As suicides rise, hospitals adapt
- Article by: ALEJANDRA MATOS
- Star Tribune
- December 2, 2013 - 10:39 AM
Joseph Passante tried to kill himself twice in the fall of 2009 and wound up both times at Mayo Clinic’s St. Marys Hospital in Rochester.
After his second attempt, staff in the hospital’s psychiatric and psychology unit placed him on an every-15-minutes suicide watch, according to court records. Nonetheless, Passante tried to hang himself with a television cord, and the incident left him permanently disabled. Ten days ago his sister, Jane Carey, sued Mayo for negligence, arguing that the hospital had failed to “suicide-proof” her brother’s room. State records show that another patient committed suicide at the same hospital the previous year.
A Mayo spokesman declined to comment on the lawsuit, but today Mayo finds itself among a growing number of Minnesota hospitals that are trying to address the risk of patient suicide. Whenever patients “experience undesired outcomes of any kind, we carefully examine our processes, environment and culture, seeking ways to reduce the future risk of harm,” Mayo’s safety officer, Dr. Timothy Morgenthaler, said.
Suicides in hospitals are rare, but last year four patients killed themselves, or tried to, in Minnesota hospitals — the highest number since the state began tracking the data in 2003. Two occurred at the University of Minnesota Medical Center, and one each at United Hospital and Fairview Lakes Medical Center in Wyoming, Minn.
Now hospitals across the state are trying to improve facilities and training to address those risks, according to state health and hospital officials.
The University of Minnesota Medical Center-Fairview, for example, redesigned bathrooms in the psychiatric units after seeing an increase in attempted suicides within the past five years.
Last year’s spike in numbers occurred against the backdrop of a wider increase in suicides. Minnesota’s overall suicide rate of 12.4 per 100,000 residents in 2011 was the highest since the early 1990s, according to the state Health Department.
“When there is more of something going on in the world, there is probably going to be more going on in hospitals or other health care settings,” said Rachel Blake Jokela, an adverse-events specialist at the Health Department.
Last May the agency hosted a special suicide-prevention training session at the request of hospitals. “Folks were saying we need help with this,” Jokela said.
Most hospitals with psychiatric units are safe, according to Dr. Dan Reidenberg, executive director at SAVE, a nonprofit dedicated to preventing suicides, who conducted the training session.

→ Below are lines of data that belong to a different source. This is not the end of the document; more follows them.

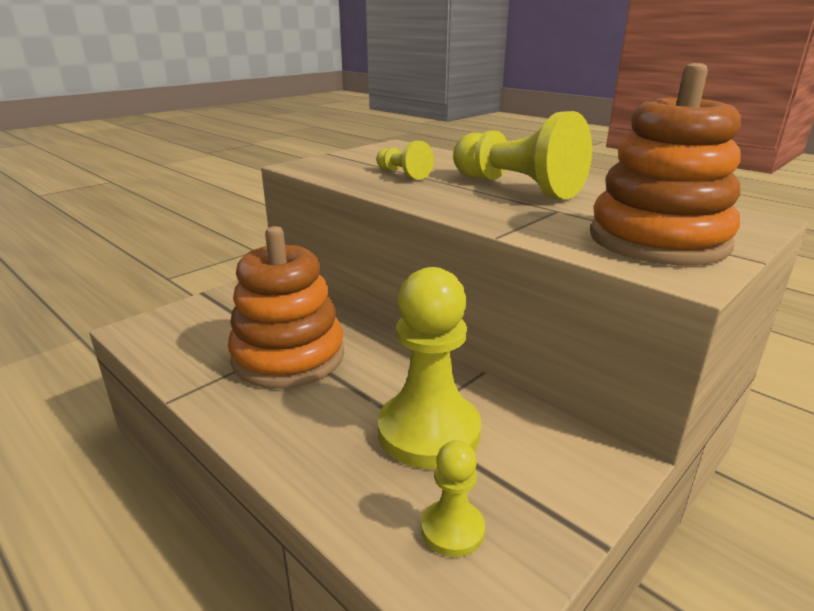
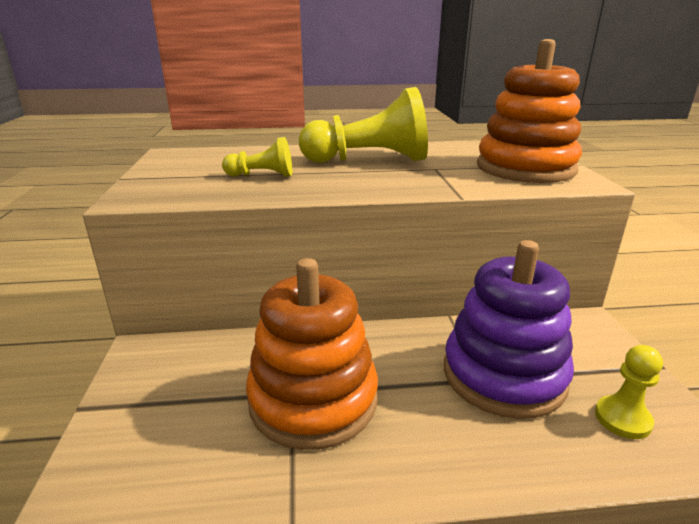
camera: 50 degrees left, 0 degrees up
yellow pawn [378,267,481,469] -> purple stacking toy [444,240,574,419]

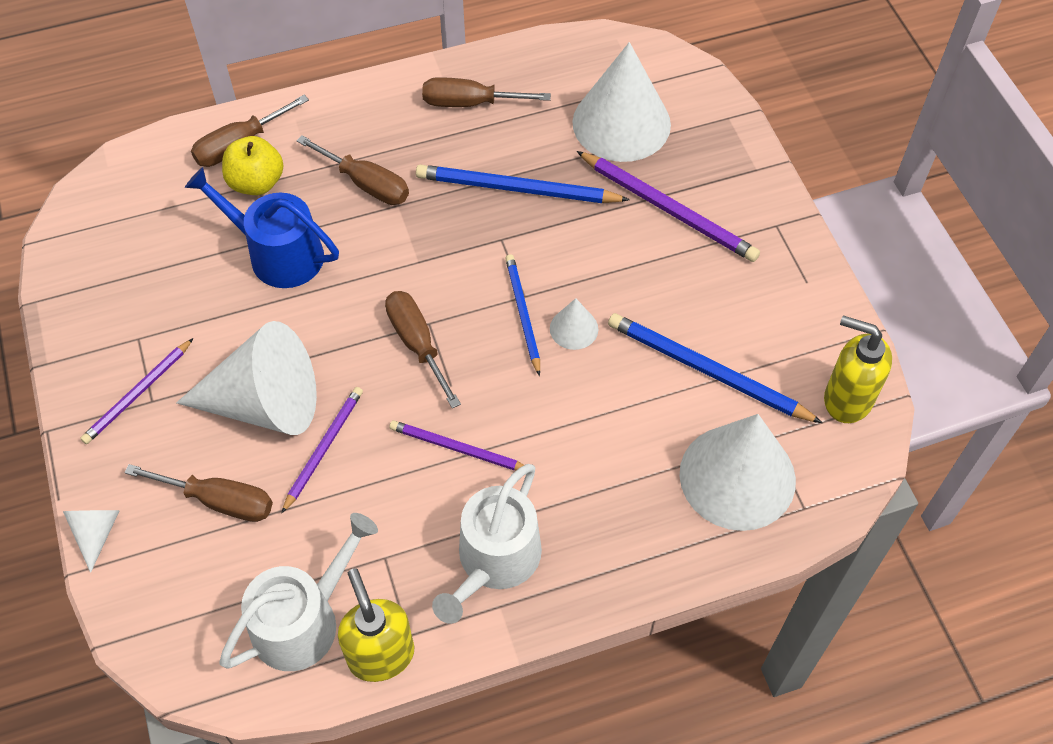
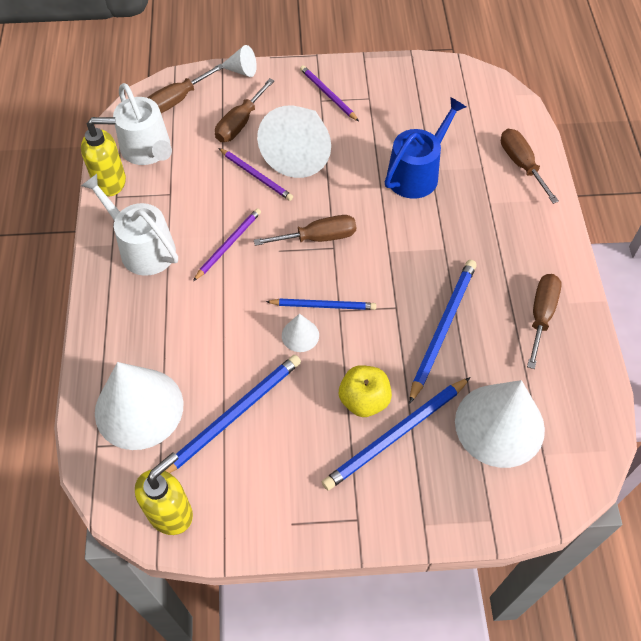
camera: 105 degrees right, 0 degrees up
yellow apple [222,136,284,195] -> yellow apple moved to [339,365,392,417]
brown screwdriver [297,135,409,205] -> brown screwdriver moved to [148,64,224,113]
purple pencil [576,151,760,262] -> blue pencil [322,377,471,490]

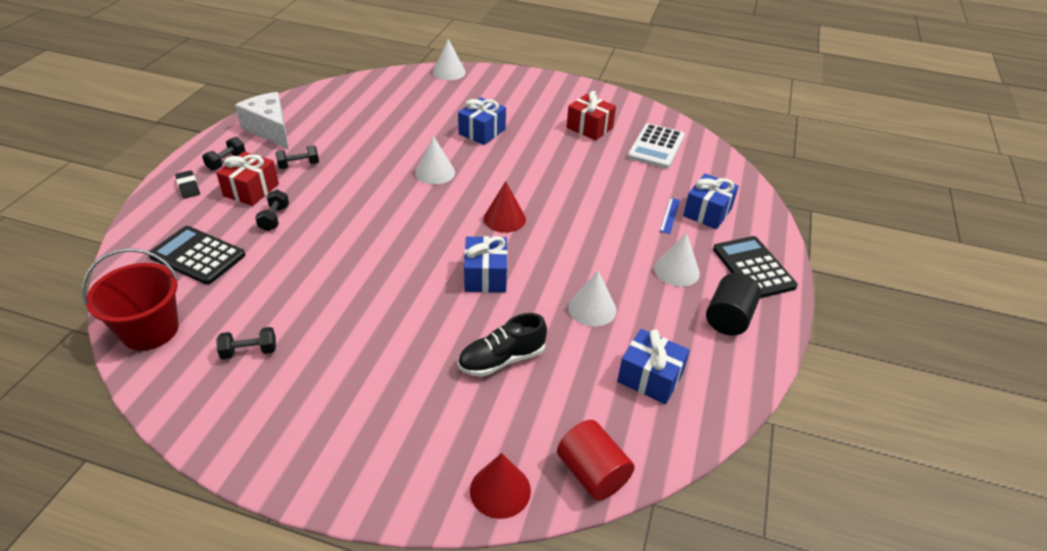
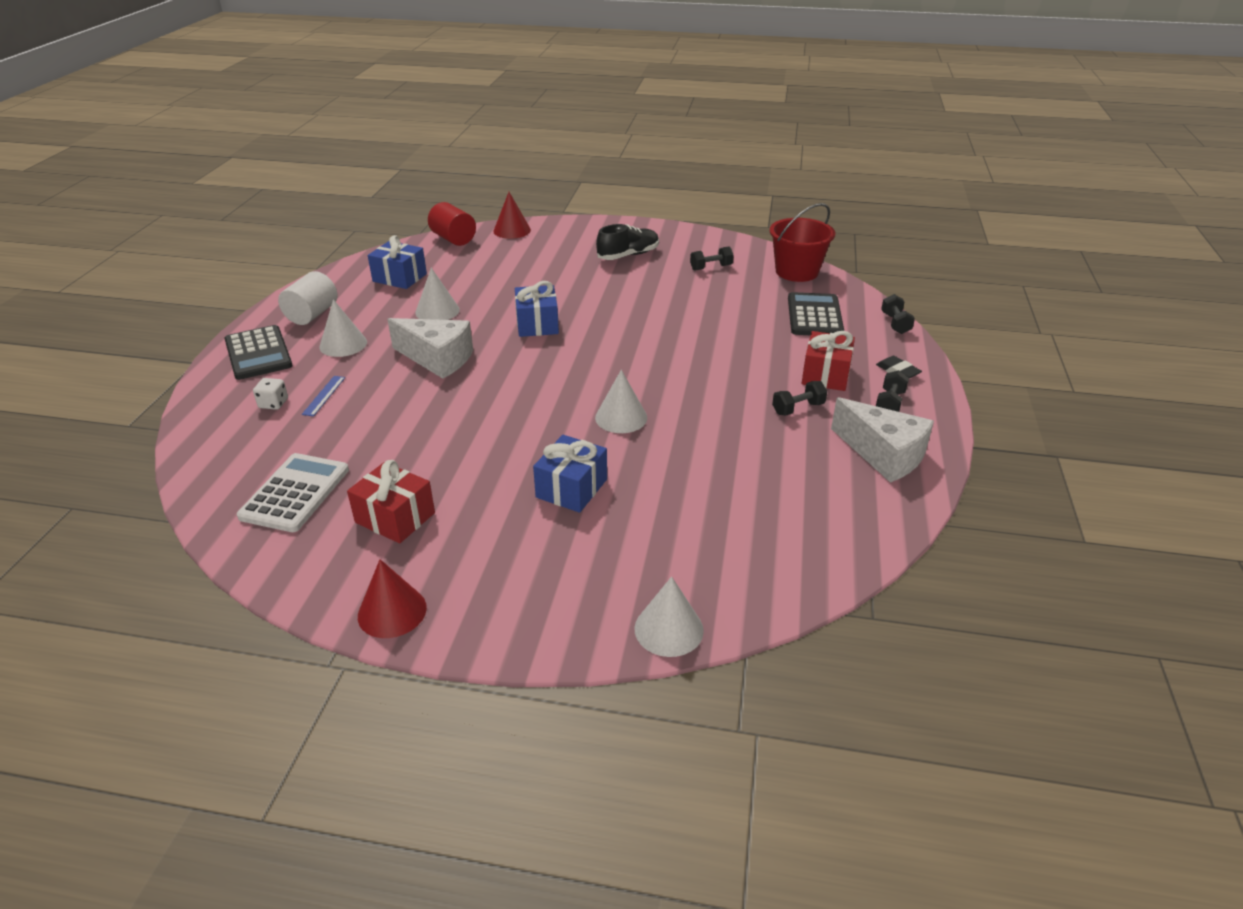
camera: 175 degrees right, 5 degrees down
black calculator [149,226,245,285] -> black calculator turned 105 degrees counterclockwise [788,292,844,335]
black dumbbell [255,190,289,231] -> black dumbbell moved to [881,294,915,334]
black shoe [458,313,547,377] -> black shoe moved to [596,224,659,260]
red cone [484,181,526,233] -> red cone moved to [358,559,427,638]
blue gift [683,173,739,229] -> white dice [253,378,288,410]
black cylinder [706,273,761,336] -> white cylinder [278,271,337,325]
none -> white cheese [387,318,473,379]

“That’s why there are relatively low numbers of suicides,’’ Reidenberg said. “But … there is no way to suicide-proof a hospital completely. The goal is to say it’s as safe as possible.”

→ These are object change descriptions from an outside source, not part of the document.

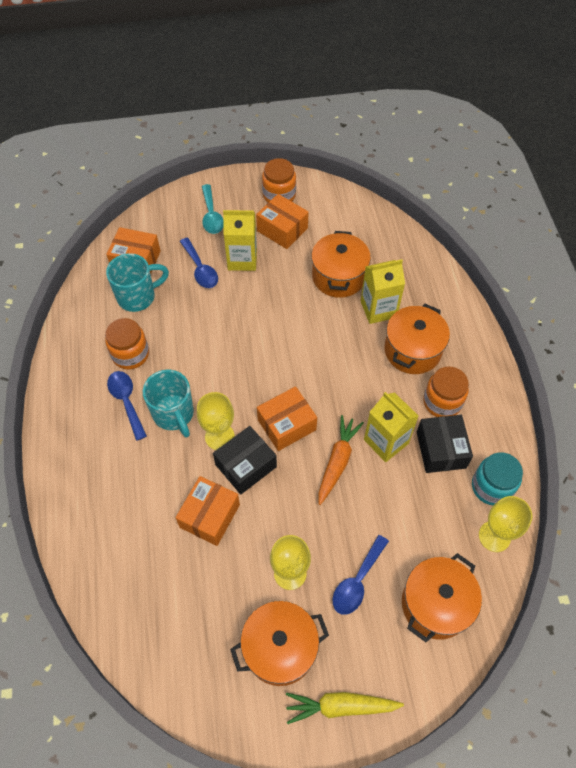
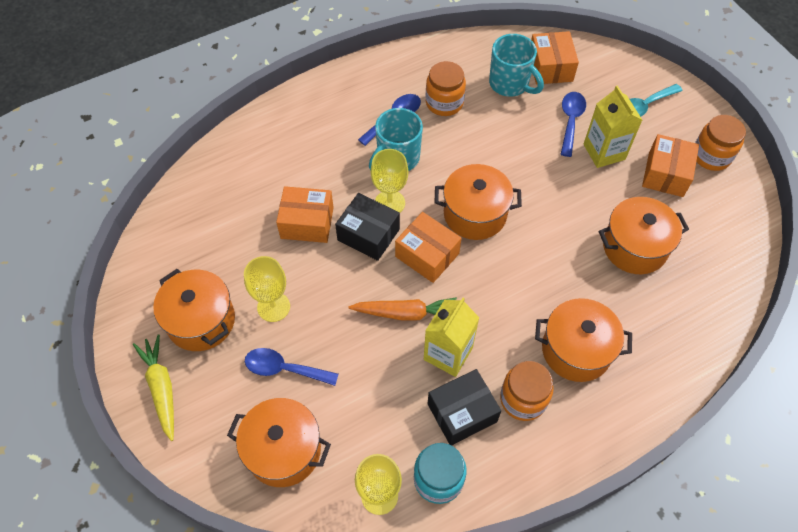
camera: 70 degrees right, 0 degrees up
blue spoon [180,238,218,288] -> blue spoon turned 150 degrees clockwise [560,92,586,157]
yellow carton [361,259,405,324] -> none
none -> orange pot [434,164,522,240]

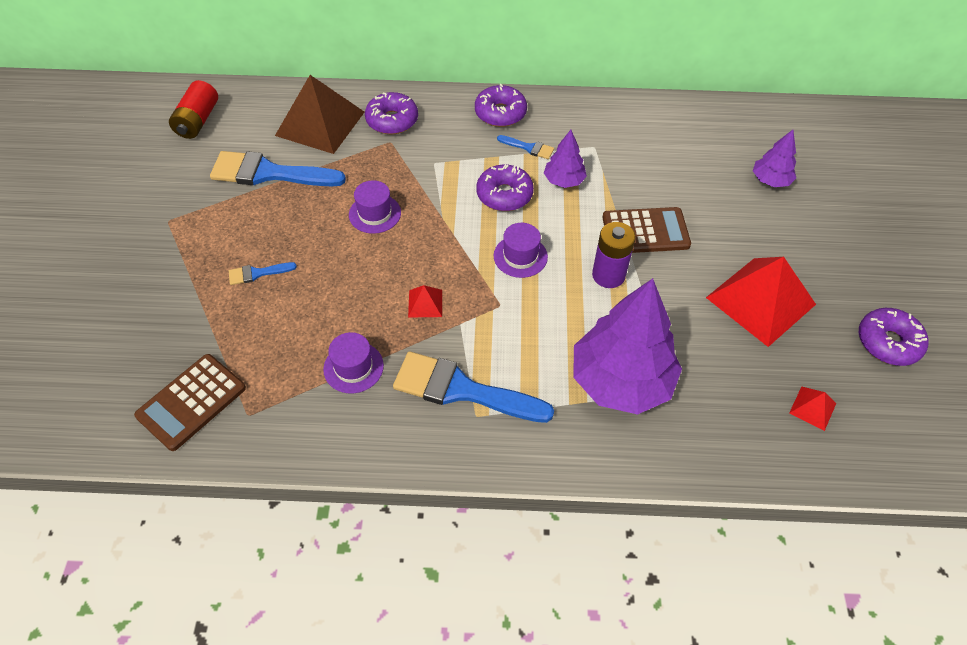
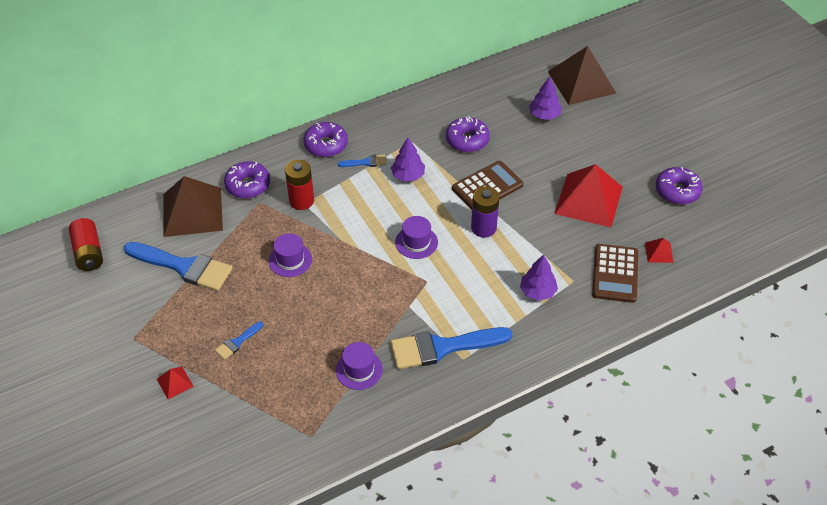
camera: 30 degrees left, 5 degrees down
brown calculator [134,354,246,451] -> brown calculator moved to [592,244,638,303]
blue brush [210,151,346,186] -> blue brush turned 135 degrees counterclockwise [124,242,233,291]
red pyramid [408,285,442,318] -> red pyramid moved to [157,367,194,399]
purple donut [476,164,534,211] -> purple donut moved to [446,116,490,152]
purple tree [573,278,682,415] -> purple tree [520,254,558,301], size x0.48
none -> red battery [285,160,314,210]
none -> brown pyramid [548,46,617,105]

When a patient does attempt suicide, Reidenberg said, hospitals often respond by reviewing their safety procedures and even modifying rooms, such as changing the door knobs or ensuring that cords are not exposed. Reidenberg said it’s also important for hospitals to take the initiative and not simply respond after a tragedy.

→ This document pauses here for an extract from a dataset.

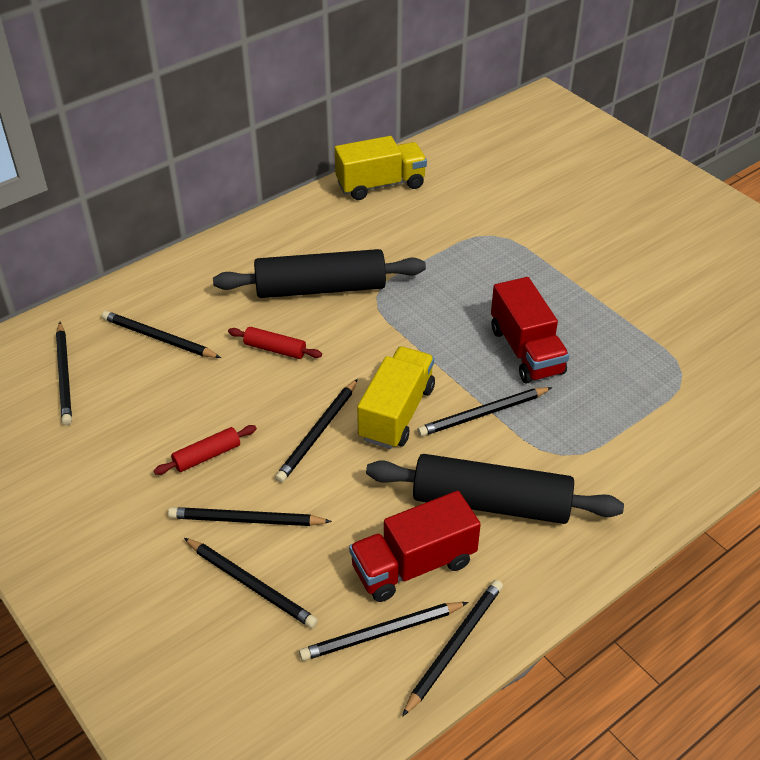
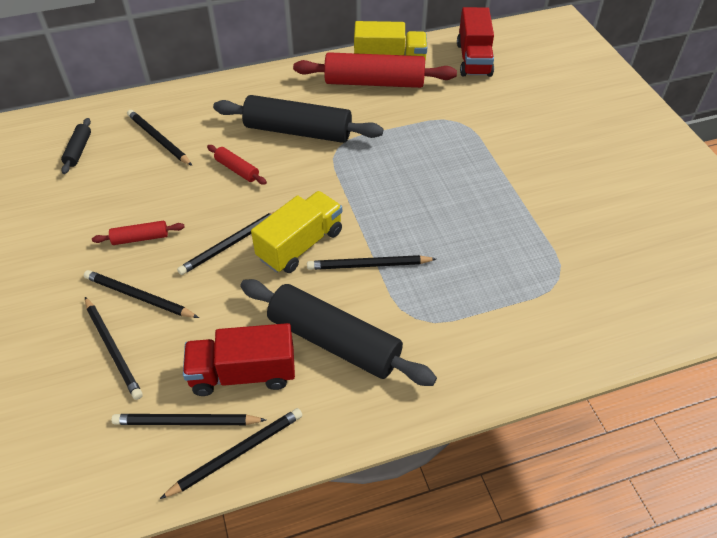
camera: 20 degrees right, 5 degrees up
black pencil [56,322,72,425] -> black rolling pin [61,118,91,174]
red truck [491,277,569,384] -> red truck moved to [457,7,494,77]
none -> red rolling pin [293,52,457,88]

Mayo Clinic would not say what modifications were made after Passante’s attempted suicide. Passante’s sister and her attorney declined to comment.
Kathy Knight, vice president of behavioral services at University of Minnesota Medical Center-Fairview, said no matter how safe a room may appear, hospital staff must be constantly vigilant. The hospital has had four attempted suicides that resulted in a death or serious disability since 2005, the highest number in the state for a single facility.
“Patients who are determined to harm themselves can do so by self-strangulation or by banging their heads on the floor or on a wall,’’ Knight said. “It’s very challenging to prevent suicide when there is a deep determination to die.”
Nonetheless, the hospital has made major changes to its psychiatric units.
Most attempts were concentrated in patient bathrooms, Knight said, so Fairview decided to make that a focal point for safety measures.
“There are no pinch points in the doors anymore. We have breakaway shower heads. The handles on the faucets are modified. We don’t have door knobs,” Knight said. “There really isn’t anything that we don’t constantly look at.”